Avant 1843 Alexandre Dumas est connu comme homme de théâtre (Henri III, Antony, La Tour de Nesles...). Pourtant à partir de 1844 sont publiés ses nombreux romans, qui ont tous fait partie de notre enfance (Les Trois mousquetaires, Le Comte de Monte Cristo,La Reine Margot, Vingt ans après ...). Dans cette prolifique diffusion, son roman Georges est passé quasi inaperçu. Pourtant le héros préfigure à bien des égards Edmond Dantès.

On a pu voir dans Georges une large part autobiographique, sans doute par les origines "mûlatres" de Dumas. Mais jamais ses origines ne lui ont fermé les portes des salons et de la bonne société. Pourtant il a reçu, comme d'autres, des injures, ainsi Balzac le surnommait-il "le nègre" et Mademoiselle Mars disait-elle de lui: "Il pue le nègre"; En le voyant couvert de décoration Nodier aurait dit : "Ah ! Dumas, mon pauvre garçon, que de babioles ! Serez-vous toujours les mêmes, vous autres nègres, et rechercherez-vous éternellement la verroterie et les hochets ?". Certes le terme "nègre" n'avait pas encore la connotation péjorative qu'il a pris par la suite.

Sa grand-mère, Louise Cessette Dumas, était esclave noire à Saint Domingue. Mais il ne parle pas d'elle dans ses écrits. Quelques notes sur son père renvoient à ses origines :" beau de visage, quoique son teint de mûlatre donnât un caractère étrange à sa physionomie." Deux lettres attestent de sa volonté de se lier avec "ses frères (...) amis de couleur", mais Dumas n'a pas milité au côté des abolitionnistes. Sans doute cela est-il dû au fait que son métissage le renvoyait davantage vers les colons blancs que vers les haitiens, comme c'était le cas au XIX°S. En effet, les "mulâtres" étaient libres, possedaient des terres et pouvaient s'enrichir et posséder des esclaves. Dans plusieurs écrits il partage d'ailleurs les préjugés ethniques de ses compatriotes.

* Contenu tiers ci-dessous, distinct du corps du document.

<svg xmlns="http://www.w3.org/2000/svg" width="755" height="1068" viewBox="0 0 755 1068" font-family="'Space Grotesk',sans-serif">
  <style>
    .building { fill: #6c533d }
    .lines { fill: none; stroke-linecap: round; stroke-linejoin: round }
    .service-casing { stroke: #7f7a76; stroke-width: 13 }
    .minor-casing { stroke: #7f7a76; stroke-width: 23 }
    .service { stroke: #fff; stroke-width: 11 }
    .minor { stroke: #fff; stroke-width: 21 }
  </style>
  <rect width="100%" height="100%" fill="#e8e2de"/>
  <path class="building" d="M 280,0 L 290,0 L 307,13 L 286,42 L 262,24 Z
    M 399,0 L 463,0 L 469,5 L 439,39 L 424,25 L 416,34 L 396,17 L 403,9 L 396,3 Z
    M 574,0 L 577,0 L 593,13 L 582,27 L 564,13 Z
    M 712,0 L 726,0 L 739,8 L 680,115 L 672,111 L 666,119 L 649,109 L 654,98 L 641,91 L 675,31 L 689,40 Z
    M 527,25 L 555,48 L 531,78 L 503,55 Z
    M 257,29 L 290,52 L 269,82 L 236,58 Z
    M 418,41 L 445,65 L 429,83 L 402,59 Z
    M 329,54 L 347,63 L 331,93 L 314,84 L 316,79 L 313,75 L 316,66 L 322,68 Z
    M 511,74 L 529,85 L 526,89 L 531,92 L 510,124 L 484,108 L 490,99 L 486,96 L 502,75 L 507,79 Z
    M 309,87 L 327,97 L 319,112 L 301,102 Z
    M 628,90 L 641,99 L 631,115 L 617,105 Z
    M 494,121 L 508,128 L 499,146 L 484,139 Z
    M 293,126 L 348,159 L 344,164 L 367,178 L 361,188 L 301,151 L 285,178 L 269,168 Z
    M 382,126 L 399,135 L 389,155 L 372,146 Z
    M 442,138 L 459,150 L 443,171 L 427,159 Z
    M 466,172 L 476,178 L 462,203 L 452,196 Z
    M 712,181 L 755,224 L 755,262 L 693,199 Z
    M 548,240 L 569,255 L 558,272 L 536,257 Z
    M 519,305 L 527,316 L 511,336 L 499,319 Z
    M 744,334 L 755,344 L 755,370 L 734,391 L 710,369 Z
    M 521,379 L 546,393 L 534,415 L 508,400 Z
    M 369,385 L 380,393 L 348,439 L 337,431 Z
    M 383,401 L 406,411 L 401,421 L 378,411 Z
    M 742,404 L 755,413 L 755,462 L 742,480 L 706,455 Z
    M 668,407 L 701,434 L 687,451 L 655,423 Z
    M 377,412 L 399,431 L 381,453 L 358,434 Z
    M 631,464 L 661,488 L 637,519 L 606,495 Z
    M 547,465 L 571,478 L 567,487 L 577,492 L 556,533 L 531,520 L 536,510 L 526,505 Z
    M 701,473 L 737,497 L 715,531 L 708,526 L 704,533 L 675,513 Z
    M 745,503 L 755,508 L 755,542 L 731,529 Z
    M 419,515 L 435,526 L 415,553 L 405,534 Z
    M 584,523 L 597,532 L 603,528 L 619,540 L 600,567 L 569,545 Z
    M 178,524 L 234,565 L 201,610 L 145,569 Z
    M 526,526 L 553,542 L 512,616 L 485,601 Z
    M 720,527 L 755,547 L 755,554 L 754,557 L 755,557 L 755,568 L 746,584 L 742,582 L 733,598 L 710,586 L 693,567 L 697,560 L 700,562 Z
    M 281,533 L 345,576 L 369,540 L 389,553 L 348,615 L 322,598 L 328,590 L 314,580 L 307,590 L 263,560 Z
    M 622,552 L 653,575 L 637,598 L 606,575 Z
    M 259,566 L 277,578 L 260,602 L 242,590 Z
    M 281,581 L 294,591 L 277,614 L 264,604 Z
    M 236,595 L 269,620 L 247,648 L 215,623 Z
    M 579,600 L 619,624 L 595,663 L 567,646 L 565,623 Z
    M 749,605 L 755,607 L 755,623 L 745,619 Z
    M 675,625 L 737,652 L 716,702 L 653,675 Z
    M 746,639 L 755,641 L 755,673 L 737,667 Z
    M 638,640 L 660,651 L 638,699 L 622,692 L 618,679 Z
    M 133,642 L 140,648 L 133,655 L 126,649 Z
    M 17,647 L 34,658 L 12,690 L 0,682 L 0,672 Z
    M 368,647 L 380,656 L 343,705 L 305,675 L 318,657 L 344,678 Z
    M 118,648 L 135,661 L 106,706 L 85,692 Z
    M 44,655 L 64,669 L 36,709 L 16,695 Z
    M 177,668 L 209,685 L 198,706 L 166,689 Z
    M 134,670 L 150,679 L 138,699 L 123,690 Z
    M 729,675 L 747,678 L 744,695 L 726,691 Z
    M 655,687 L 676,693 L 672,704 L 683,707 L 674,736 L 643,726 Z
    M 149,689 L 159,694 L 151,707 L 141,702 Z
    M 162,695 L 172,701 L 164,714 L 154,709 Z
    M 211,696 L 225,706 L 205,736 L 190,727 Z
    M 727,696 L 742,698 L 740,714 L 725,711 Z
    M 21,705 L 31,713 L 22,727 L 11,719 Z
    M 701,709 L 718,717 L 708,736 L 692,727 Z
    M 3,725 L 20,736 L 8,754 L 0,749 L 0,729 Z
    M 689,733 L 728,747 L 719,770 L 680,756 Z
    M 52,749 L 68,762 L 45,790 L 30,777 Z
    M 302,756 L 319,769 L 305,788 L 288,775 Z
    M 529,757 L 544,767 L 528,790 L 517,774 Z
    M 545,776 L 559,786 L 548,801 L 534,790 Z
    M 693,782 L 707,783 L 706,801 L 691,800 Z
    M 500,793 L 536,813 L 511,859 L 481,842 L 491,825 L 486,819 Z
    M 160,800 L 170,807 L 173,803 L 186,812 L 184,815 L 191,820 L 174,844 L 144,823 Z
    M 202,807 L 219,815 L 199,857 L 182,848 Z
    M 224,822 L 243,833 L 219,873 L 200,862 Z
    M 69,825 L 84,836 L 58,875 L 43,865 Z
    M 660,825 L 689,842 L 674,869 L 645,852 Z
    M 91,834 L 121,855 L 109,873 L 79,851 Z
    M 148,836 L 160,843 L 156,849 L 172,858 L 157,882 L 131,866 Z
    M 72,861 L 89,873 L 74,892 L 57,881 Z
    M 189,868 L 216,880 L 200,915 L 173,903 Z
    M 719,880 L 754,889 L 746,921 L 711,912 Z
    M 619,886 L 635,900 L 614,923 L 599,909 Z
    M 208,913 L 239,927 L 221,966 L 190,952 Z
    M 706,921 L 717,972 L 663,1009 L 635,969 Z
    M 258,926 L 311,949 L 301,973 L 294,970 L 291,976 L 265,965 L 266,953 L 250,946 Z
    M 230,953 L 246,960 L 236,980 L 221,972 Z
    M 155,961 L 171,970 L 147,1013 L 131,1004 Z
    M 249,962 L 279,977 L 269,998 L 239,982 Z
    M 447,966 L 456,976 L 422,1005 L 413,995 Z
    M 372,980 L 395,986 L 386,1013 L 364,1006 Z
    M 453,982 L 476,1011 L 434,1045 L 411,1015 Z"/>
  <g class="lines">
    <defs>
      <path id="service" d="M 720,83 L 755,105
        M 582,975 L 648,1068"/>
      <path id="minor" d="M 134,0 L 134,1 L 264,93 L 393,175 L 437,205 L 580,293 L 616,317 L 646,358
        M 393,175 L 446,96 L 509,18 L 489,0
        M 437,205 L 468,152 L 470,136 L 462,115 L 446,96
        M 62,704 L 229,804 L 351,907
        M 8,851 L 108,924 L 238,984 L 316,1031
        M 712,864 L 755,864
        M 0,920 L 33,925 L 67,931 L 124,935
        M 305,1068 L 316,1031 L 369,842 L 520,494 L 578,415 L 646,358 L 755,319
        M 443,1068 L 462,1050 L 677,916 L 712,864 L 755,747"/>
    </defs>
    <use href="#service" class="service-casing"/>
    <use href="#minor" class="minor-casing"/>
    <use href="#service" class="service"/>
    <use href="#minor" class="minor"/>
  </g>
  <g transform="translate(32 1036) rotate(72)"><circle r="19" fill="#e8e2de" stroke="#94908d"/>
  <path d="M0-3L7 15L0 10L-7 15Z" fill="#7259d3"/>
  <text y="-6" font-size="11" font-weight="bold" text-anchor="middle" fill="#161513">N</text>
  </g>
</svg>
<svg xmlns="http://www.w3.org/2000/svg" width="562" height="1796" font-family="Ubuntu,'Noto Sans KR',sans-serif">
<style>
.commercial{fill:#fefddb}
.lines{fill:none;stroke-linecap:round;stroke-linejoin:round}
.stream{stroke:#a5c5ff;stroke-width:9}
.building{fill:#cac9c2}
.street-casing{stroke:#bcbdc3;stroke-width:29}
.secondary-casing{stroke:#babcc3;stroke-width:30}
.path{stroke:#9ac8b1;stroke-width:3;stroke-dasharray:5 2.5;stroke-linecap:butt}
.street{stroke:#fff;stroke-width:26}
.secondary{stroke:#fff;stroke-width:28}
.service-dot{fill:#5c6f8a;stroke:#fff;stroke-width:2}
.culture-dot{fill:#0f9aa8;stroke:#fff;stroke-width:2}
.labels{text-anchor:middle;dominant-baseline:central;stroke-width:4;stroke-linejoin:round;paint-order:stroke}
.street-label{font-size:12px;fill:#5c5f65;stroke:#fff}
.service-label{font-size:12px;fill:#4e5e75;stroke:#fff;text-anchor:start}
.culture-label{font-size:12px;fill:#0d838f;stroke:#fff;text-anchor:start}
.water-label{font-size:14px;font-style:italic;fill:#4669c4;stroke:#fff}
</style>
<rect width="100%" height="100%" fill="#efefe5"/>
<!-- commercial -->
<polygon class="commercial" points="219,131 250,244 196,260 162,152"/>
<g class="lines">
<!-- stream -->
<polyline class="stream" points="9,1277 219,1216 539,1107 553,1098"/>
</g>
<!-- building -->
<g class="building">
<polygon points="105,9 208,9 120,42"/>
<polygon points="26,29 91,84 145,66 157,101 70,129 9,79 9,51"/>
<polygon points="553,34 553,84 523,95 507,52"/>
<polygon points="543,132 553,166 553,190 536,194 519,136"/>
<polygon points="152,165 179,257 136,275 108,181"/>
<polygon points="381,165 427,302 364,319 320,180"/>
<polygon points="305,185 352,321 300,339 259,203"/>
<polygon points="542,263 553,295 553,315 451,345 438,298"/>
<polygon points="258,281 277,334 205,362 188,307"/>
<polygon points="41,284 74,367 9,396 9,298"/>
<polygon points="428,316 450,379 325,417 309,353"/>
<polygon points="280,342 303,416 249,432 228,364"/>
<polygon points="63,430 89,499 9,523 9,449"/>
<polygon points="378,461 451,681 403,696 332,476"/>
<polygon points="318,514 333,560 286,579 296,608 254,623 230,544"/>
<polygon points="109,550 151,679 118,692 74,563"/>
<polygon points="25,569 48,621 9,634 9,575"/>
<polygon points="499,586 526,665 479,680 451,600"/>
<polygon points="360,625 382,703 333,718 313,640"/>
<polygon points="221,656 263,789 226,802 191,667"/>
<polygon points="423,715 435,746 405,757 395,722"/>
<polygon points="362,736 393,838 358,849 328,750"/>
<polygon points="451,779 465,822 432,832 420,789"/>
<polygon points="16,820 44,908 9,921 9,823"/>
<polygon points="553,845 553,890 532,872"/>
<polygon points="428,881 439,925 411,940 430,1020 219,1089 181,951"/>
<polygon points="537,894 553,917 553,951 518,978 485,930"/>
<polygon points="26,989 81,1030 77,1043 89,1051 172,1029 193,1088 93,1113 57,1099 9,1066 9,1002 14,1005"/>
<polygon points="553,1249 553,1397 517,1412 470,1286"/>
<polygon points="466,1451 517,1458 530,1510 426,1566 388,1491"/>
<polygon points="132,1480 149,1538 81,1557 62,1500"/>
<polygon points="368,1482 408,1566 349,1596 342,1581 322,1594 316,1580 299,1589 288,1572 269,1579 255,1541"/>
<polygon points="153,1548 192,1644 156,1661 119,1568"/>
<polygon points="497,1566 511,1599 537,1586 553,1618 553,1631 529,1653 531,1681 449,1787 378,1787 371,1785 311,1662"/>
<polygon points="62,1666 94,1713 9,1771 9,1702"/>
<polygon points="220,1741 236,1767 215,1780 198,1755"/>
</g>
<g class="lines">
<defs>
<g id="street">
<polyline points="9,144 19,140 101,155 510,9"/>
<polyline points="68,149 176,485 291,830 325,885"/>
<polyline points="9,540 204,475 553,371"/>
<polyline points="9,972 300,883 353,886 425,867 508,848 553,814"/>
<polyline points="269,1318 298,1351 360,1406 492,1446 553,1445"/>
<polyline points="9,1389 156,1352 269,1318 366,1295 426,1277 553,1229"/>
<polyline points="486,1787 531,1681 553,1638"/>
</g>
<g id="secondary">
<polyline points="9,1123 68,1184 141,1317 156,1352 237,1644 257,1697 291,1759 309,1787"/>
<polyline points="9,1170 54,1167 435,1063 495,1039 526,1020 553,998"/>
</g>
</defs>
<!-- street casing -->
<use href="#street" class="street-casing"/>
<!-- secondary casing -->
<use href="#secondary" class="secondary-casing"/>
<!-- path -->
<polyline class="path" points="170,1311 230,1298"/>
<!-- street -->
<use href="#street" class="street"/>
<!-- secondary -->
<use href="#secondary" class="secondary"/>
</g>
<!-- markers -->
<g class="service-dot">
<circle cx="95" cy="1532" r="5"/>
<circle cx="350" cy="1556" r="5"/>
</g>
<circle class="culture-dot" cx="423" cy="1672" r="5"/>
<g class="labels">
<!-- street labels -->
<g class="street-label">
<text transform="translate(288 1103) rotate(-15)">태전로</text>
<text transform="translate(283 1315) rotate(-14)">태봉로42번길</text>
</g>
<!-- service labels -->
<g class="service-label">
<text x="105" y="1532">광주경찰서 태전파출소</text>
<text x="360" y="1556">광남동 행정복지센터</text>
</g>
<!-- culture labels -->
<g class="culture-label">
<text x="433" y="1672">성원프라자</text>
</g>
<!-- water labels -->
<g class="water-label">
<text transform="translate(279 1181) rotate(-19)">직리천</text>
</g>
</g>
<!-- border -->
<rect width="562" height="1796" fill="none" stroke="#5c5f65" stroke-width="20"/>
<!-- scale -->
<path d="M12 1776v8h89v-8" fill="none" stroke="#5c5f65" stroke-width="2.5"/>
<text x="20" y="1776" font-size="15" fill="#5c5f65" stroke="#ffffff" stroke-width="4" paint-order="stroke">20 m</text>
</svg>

Dans ce roman Dumas attaque les préjugés sociaux des créoles blancs envers les mulâtres libres. Il ne s'agit pas d'un roman abolitionniste. Dumas a probablement souffert du préjugé de couleur mais s'est toujours clairement dissocié des esclaves noirs et de leur histoire. Je pense qu'il faut considérer ce roman comme un témoignage de la pensée du XIX°S, un document historique en somme.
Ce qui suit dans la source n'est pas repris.